Neshat
- Type: Daily newspaper
- Format: Broadsheet
- Owner: Morteza Fallah
- Founder: Hamid Reza Jalaipour
- Publisher: Latif Safari (former)
- Founded: 1998
- Ceased publication: 2005
- Political alignment: Reformist
- Language: Persian
- Headquarters: Tehran
- Country: Iran
- ISSN: 2173-4976

= Neshat =

Daily newspaper in Iran (1998–2005)

Neshat (نشاط) was a reformist and moderate daily newspaper published in Tehran, Iran. The paper was founded in 1998 and published until 2005 when it was banned by the Iranian authorities.

==History and profile==
Neshat was launched by Hamid Reza Jalaipour in 1998 after two other reformist papers, Jameah and Toos, were closed down. The paper was their successor. The paper was based in Tehran. Latif Safari was the publisher and director of the daily. Mashallah Shamsolvaezin served as the editor-in-chief of the paper. Most of the editors were those who had written for Jameah and Toos newspapers.

The paper, a reformist and moderate publication, was banned on 4 September 1998 shortly after its start. It was again banned by the Iran's Press Court in September 1999 following the publication of articles which had challenged the death sentence in Iran. In addition, there were a total of 74 charges against the paper. Due to these charges the paper was found guilty of "insulting the sanctity and tenets of Islam."

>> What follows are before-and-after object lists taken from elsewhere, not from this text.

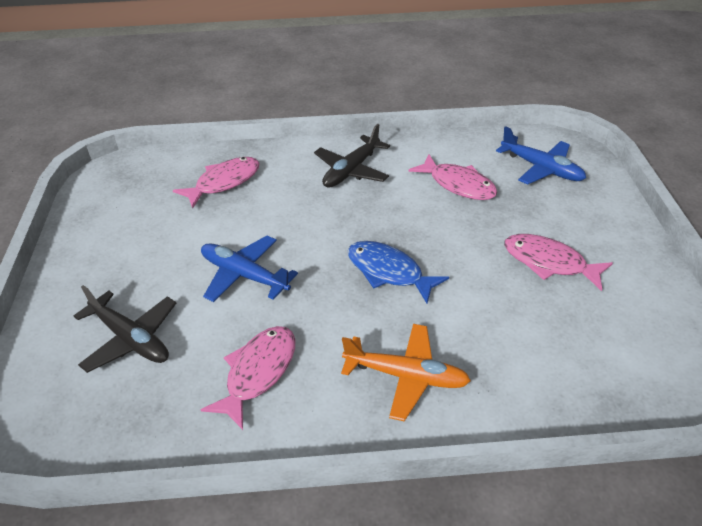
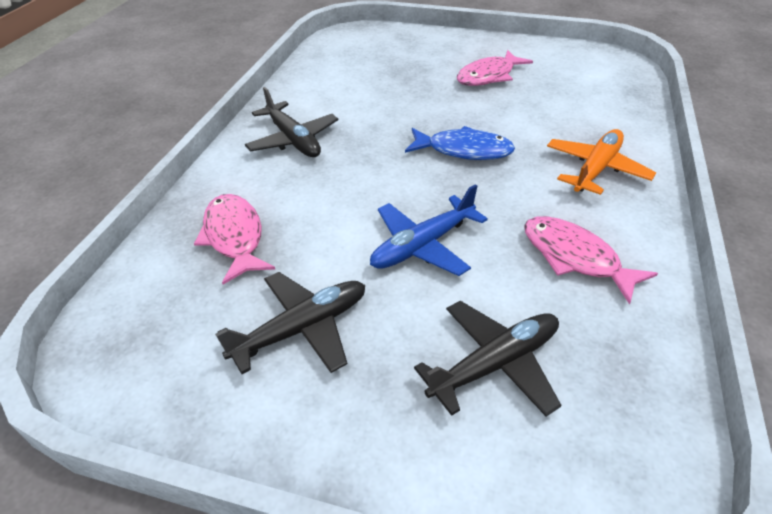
camera: 70 degrees left, 0 degrees up
(146, 239) = (301, 329): none -> black plane
(389, 272) = (463, 150): blue fish -> blue fish turned 135 degrees counterclockwise
(458, 184) = (364, 89): pink fish -> none
(541, 168) = (372, 49): blue plane -> none

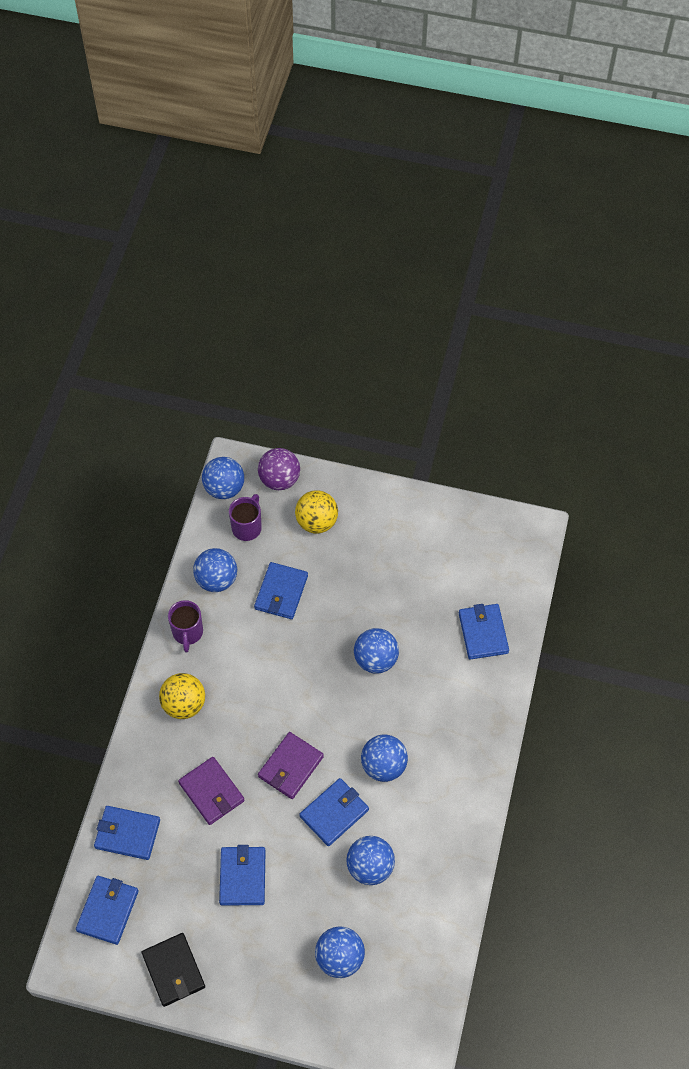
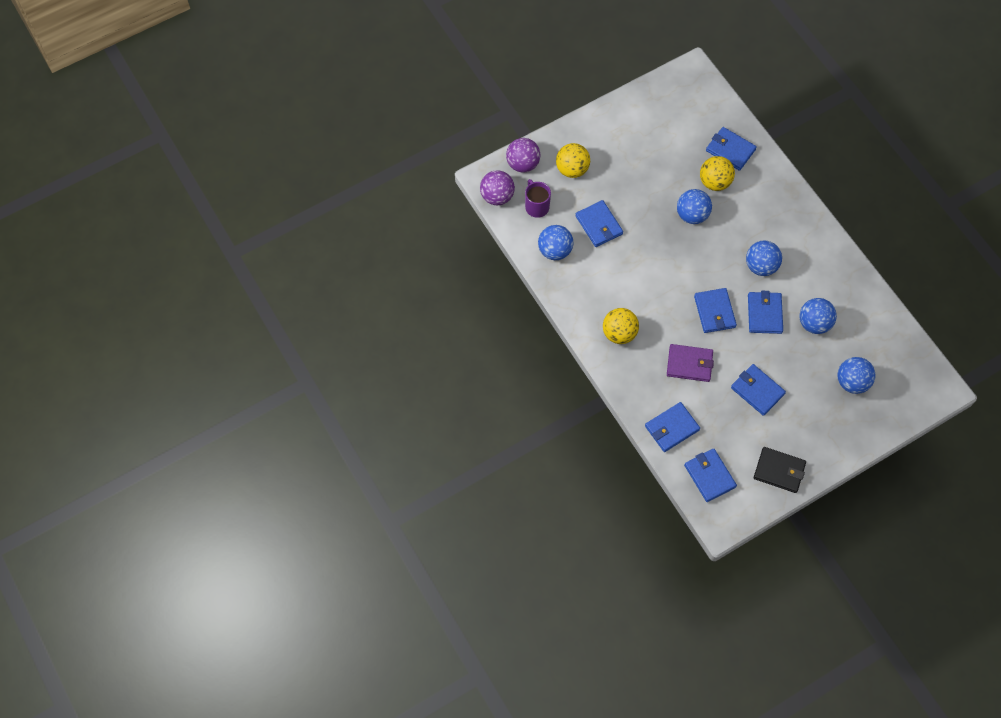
camera: 45 degrees left, 5 degrees up
(187, 633) = (574, 294): purple mug -> none
(224, 488) = (497, 196): blue ball -> purple ball
(290, 767) = (714, 312): purple wallet -> blue wallet
(433, 649) = (714, 182): none -> yellow ball

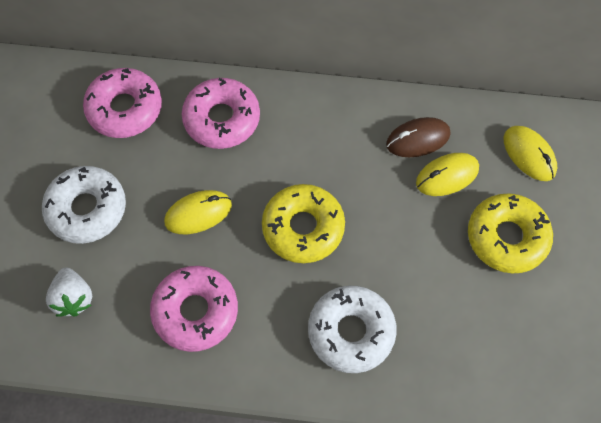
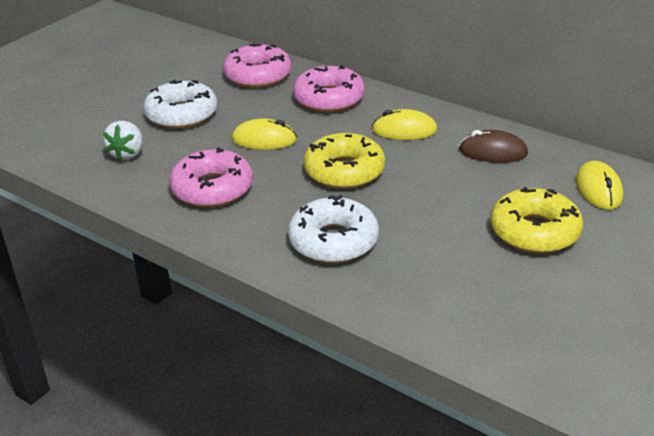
camera: 30 degrees right, 30 degrees down
(447, 176) = (504, 179): yellow mouse -> yellow mouse (404, 130)

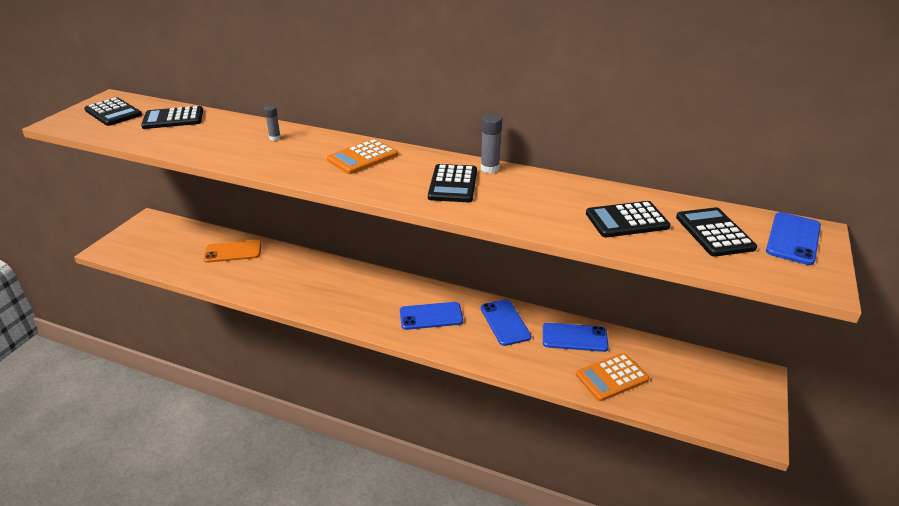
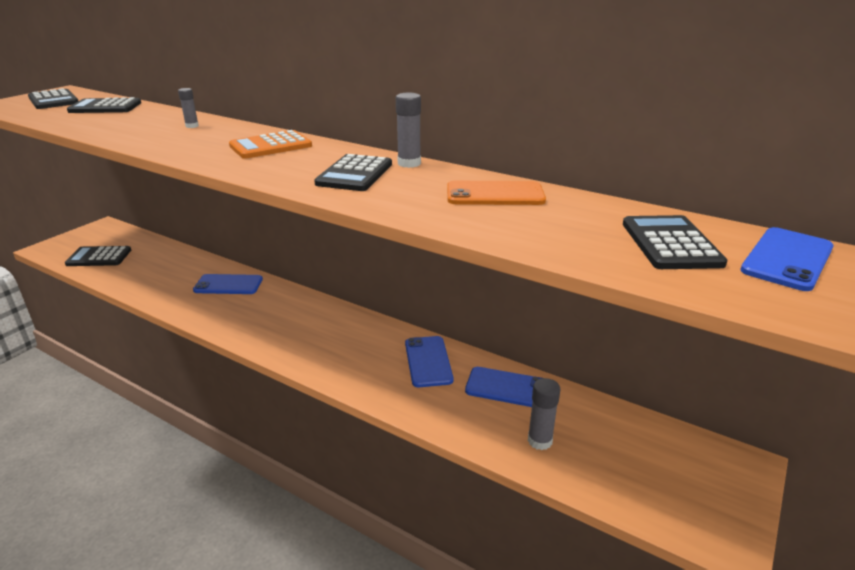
camera: 10 degrees right, 5 degrees down
(233, 252) = (166, 261): orange phone -> orange phone (495, 194)
(431, 316) = (344, 345): blue phone -> blue phone (228, 285)
(612, 377) = (539, 441): orange calculator -> grey glue stick
(627, 220) = (553, 222): black calculator -> black calculator (99, 257)

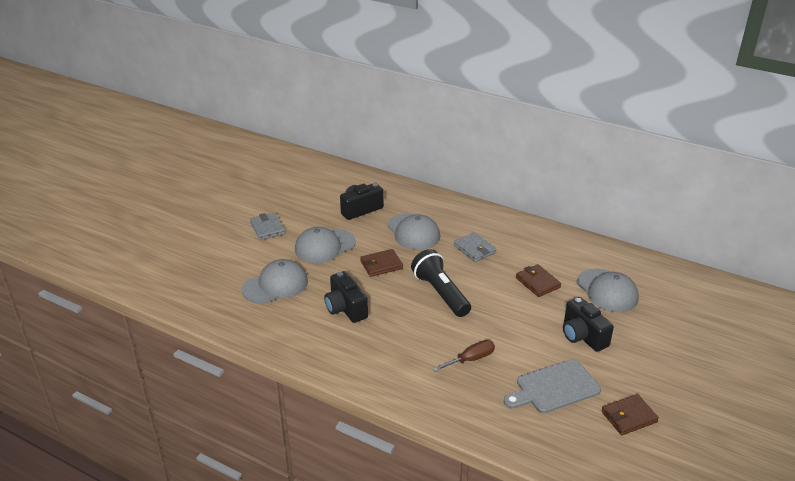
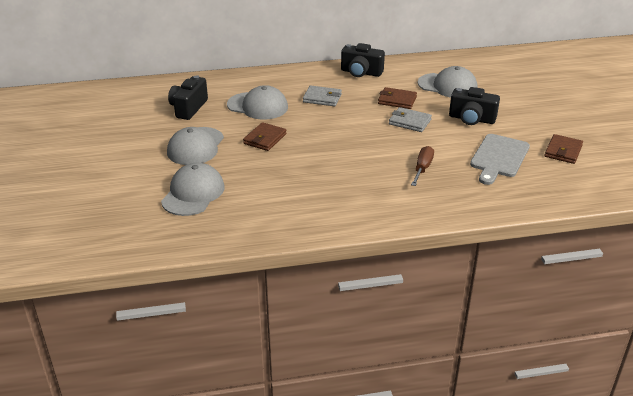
camera: 40 degrees left, 0 degrees up
(267, 228) = (120, 156): grey wallet -> grey wallet (409, 122)
(345, 308) = (280, 181): black camera -> black camera (361, 72)
(440, 293) = (339, 137): black flashlight -> none

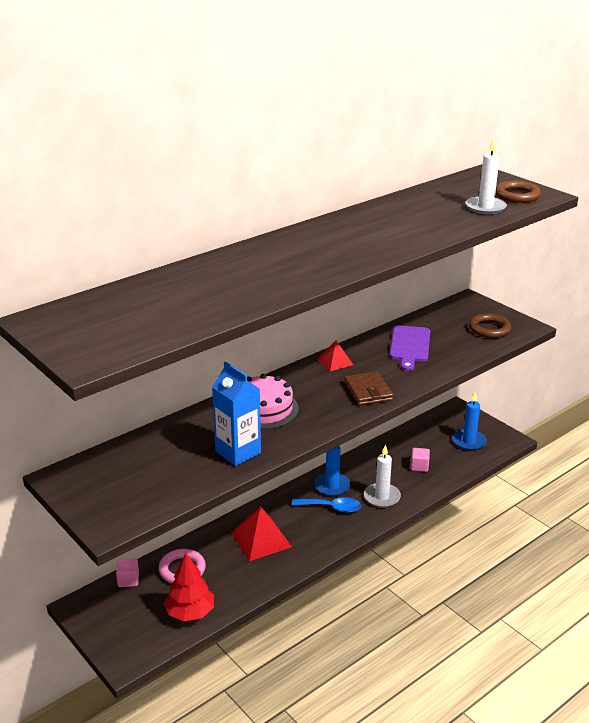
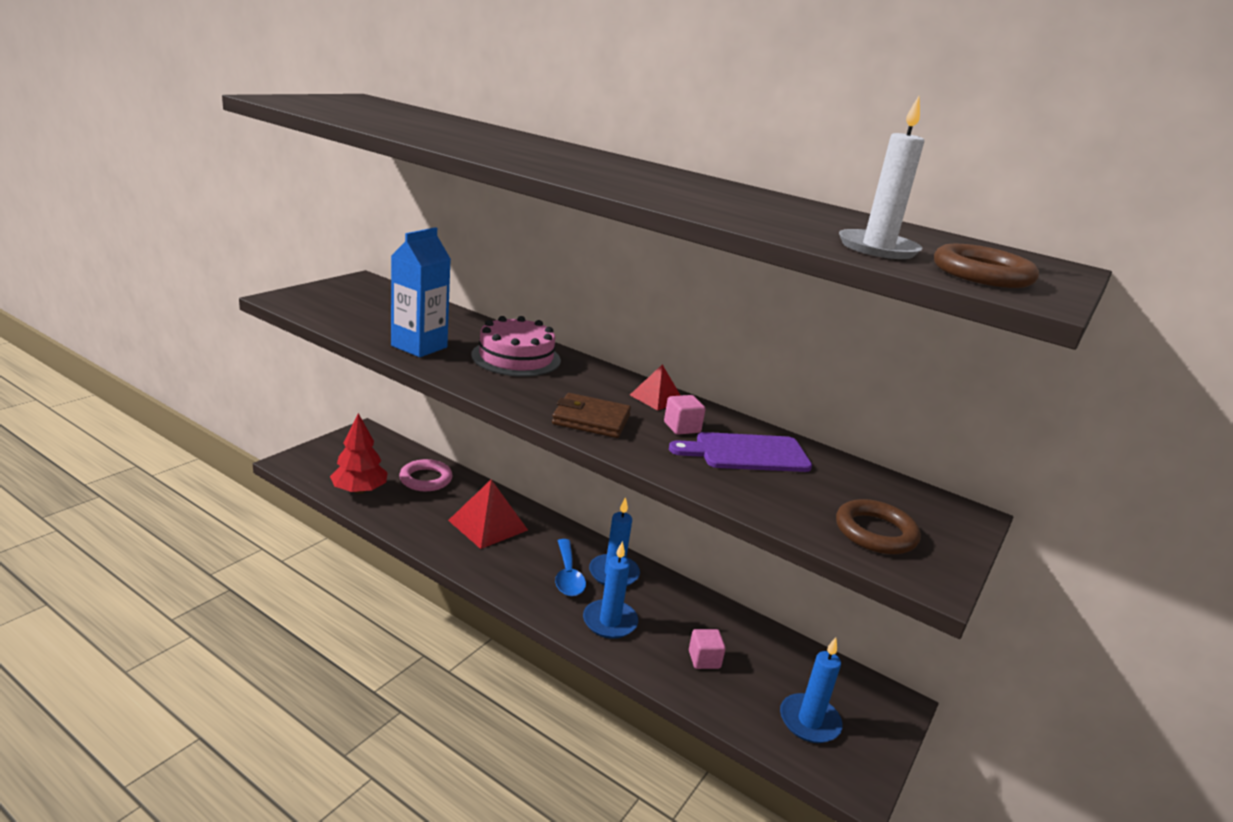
camera: 70 degrees right, 5 degrees down
(128, 580) = (405, 451): pink cube -> pink cube (682, 427)
(368, 391) = (591, 420): brown wallet -> brown wallet turned 45 degrees clockwise
(382, 497) = (610, 621): white candle -> blue candle

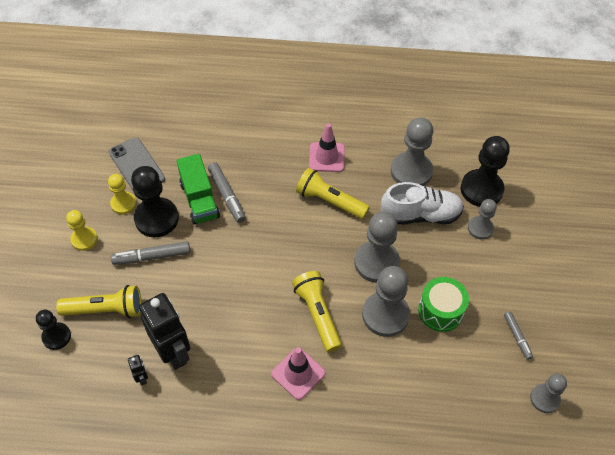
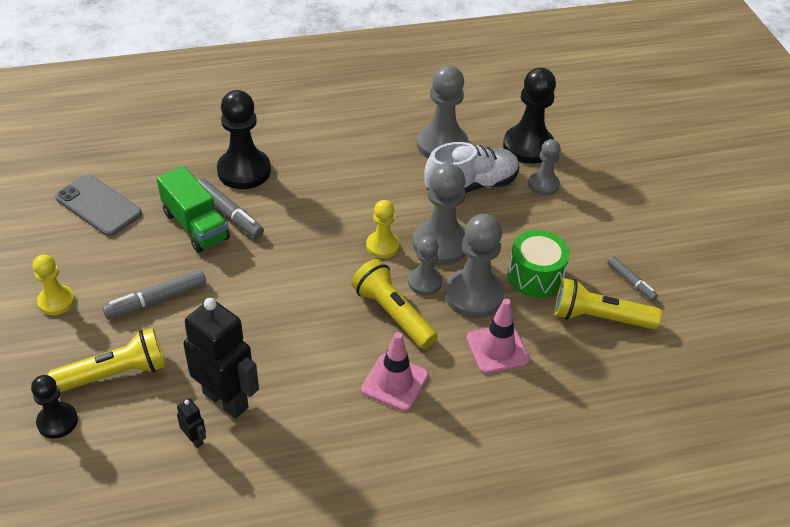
camera: 20 degrees left, 10 degrees down
(123, 204) = (96, 250): yellow pawn -> yellow pawn (382, 246)
(156, 218) = (147, 257): black pawn -> black pawn (244, 171)
(326, 157) = (337, 150): pink traffic cone -> pink traffic cone (497, 349)
(330, 201) = (359, 194): yellow flashlight -> yellow flashlight (600, 318)
(544, 399) = (688, 336): grey pawn -> grey pawn (424, 282)

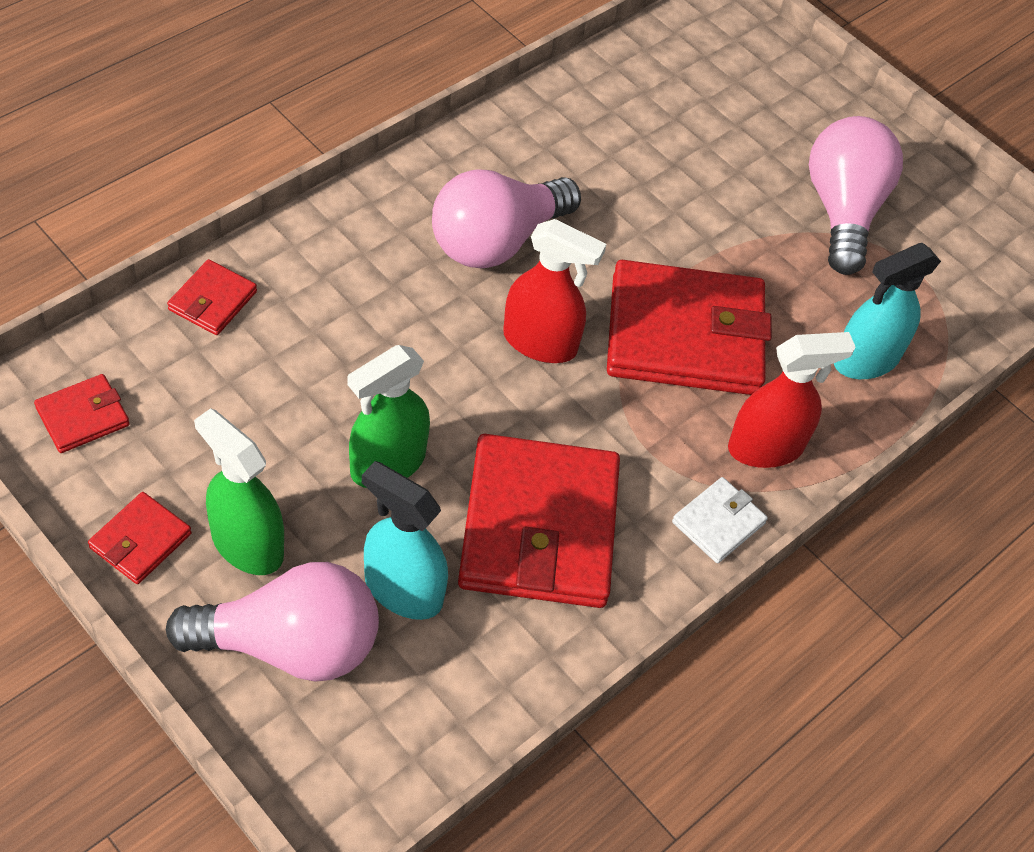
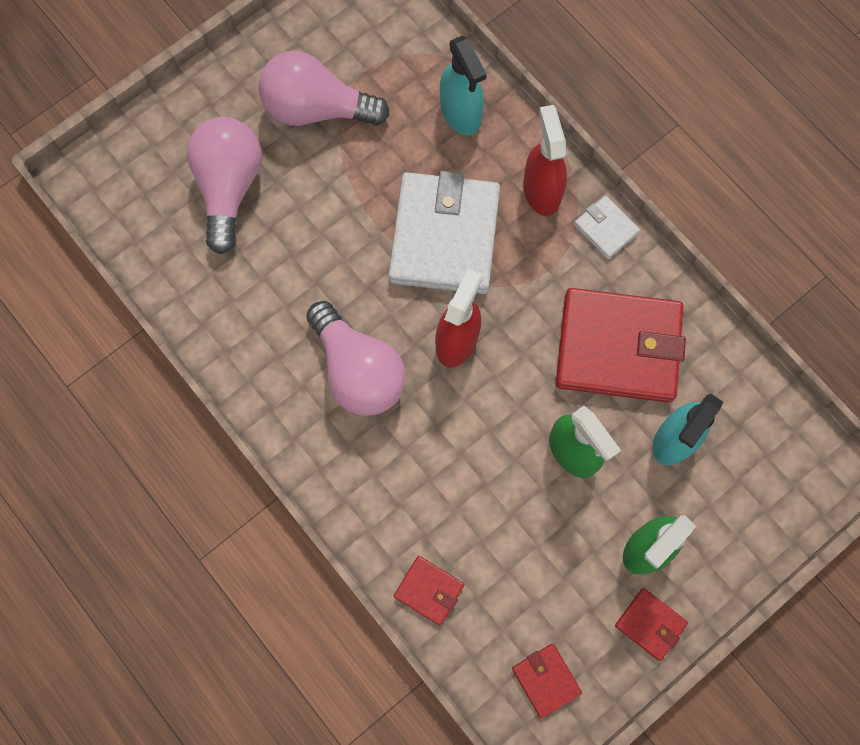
camera: 80 degrees left, 20 degrees up
(290, 645) = (722, 514): pink light bulb -> pink light bulb (229, 187)
(685, 335) = (444, 236): red wallet -> white wallet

In November 1999 Mashallah Shamsolvaezi was also arrested and taken to the Evin prison due to the articles mentioned above. He was sentenced to three years in prison. The publisher of the daily, Latif Safari, was also sentenced to two-and-a-half years in prison in April 2000 for publishing the articles. The ban was lifted by Iran's supreme court in March 2005. However, it was again shut down later.

In September 2013 it was reported that Neshat would be relaunched, and its license holder would be Morteza Fallah. In addition, Mashallah Shamsolvaezi would resume his post as the editor-in-chief of the paper, and Ahmad Sattari would be its managing editor. However, the necessary publication license was not granted by the authorities.